- _TEXTE FOURNI_
++++++++

COUR D'APPEL D'AIX EN PROVENCE
14e Chambre
ARRÊT AU FOND
DU 16 JANVIER 2013
N°2013/50
Rôle N° 11/14068
SAS BALL PACKAGING EUROPE
C/
CPCAM DES [Localité 2]
MNC - MISSION NATIONALE DE CONTROLE ET D'AUDIT DES ORGANISMES DE SECURITE SOCIALE
Grosse délivrée
le :
à :
Me Michel DOSSETTO, avocat au barreau
de MARSEILLE
CPCAM DES [Localité 2]
Copie certifiée conforme délivrée aux parties le :
Décision déférée à la Cour :
Jugement du Tribunal des Affaires de Sécurité Sociale de BOUCHES DU RHONE en date du 06 Juillet 2011,enregistré au répertoire général sous le n° 20901000.

++++++++

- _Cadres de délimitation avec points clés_
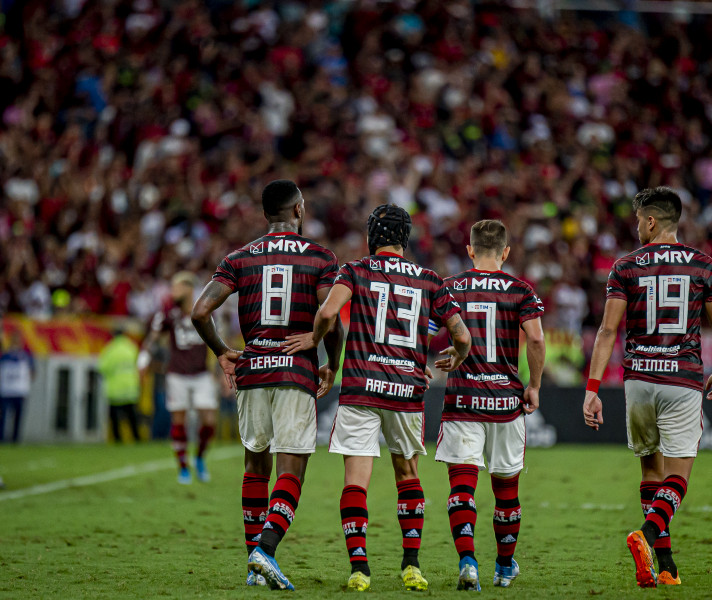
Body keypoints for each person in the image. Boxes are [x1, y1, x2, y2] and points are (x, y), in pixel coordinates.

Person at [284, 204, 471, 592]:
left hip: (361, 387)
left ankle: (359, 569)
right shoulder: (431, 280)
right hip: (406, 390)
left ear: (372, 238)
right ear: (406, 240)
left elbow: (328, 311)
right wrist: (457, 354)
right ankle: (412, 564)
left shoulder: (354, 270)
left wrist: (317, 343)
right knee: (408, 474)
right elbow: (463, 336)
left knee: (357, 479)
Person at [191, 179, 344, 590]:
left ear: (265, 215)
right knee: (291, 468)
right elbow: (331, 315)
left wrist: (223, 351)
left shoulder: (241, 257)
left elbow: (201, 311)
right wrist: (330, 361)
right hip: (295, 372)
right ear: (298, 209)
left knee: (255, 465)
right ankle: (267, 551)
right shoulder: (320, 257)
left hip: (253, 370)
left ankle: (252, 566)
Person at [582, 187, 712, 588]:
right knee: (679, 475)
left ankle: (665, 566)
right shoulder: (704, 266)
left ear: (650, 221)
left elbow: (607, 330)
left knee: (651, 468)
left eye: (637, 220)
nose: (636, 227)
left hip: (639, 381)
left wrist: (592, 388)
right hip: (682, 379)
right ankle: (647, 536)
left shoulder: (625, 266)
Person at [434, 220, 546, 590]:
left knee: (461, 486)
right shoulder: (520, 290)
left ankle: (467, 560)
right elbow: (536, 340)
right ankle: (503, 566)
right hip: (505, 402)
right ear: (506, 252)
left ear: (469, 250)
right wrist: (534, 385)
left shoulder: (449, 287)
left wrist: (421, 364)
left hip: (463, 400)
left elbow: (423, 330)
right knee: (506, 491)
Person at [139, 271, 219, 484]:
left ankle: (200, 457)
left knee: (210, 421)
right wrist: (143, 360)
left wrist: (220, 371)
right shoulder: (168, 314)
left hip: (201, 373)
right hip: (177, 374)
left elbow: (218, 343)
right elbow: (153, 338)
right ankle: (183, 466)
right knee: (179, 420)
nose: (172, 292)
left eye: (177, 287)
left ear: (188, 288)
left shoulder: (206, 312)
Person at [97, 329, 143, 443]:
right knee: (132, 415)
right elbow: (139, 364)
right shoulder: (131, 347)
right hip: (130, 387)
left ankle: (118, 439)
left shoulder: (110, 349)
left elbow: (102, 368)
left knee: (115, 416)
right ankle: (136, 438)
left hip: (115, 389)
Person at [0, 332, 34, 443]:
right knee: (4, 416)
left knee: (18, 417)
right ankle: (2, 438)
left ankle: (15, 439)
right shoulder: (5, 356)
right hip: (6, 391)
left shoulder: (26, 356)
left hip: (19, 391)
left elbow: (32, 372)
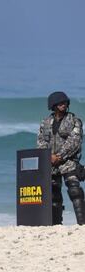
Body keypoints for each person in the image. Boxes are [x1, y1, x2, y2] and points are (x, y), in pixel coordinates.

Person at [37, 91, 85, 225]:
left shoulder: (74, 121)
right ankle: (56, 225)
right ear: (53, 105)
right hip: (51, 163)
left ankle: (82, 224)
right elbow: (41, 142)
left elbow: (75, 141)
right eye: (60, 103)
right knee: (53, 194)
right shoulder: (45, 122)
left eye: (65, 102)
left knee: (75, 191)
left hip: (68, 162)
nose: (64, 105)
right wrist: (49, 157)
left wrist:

++++++++

- _À FAIRE_
(1) Répondez à ces questions à l'aide de l'arrêt de la cour d'appel.
(a) Quelle chambre de la cour d'appel est indiquée ?
(b) À quelle date l'arrêt au fond est-il daté ?
(c) Quelle juridiction a rendu le jugement déféré à la Cour, et à quelle date ?
(2) Rédigez la suite de l'arrêt de la cour d'appel en reprenant après sa dernière phrase.

- _CORRIGÉ DES EXERCICES_
(1)
(a) La 14e Chambre.
(b) Du 16 janvier 2013.
(c) Le Tribunal des Affaires de Sécurité Sociale de Bouches du Rhône, le 6 juillet 2011.

(2)
APPELANTE
SAS BALL PACKAGING EUROPE, prise en la personne de son représentant légal en exercice domicilié en cette qualité au siège, demeurant [Adresse 5]
représentée par Me Michel DOSSETTO, avocat au barreau de MARSEILLE
INTIMEE
CPCAM DES [Localité 2], demeurant [Adresse 3]
représenté par M. [T] [L] (Autre) en vertu d'un pouvoir spécial
PARTIE(S) INTERVENANTE(S)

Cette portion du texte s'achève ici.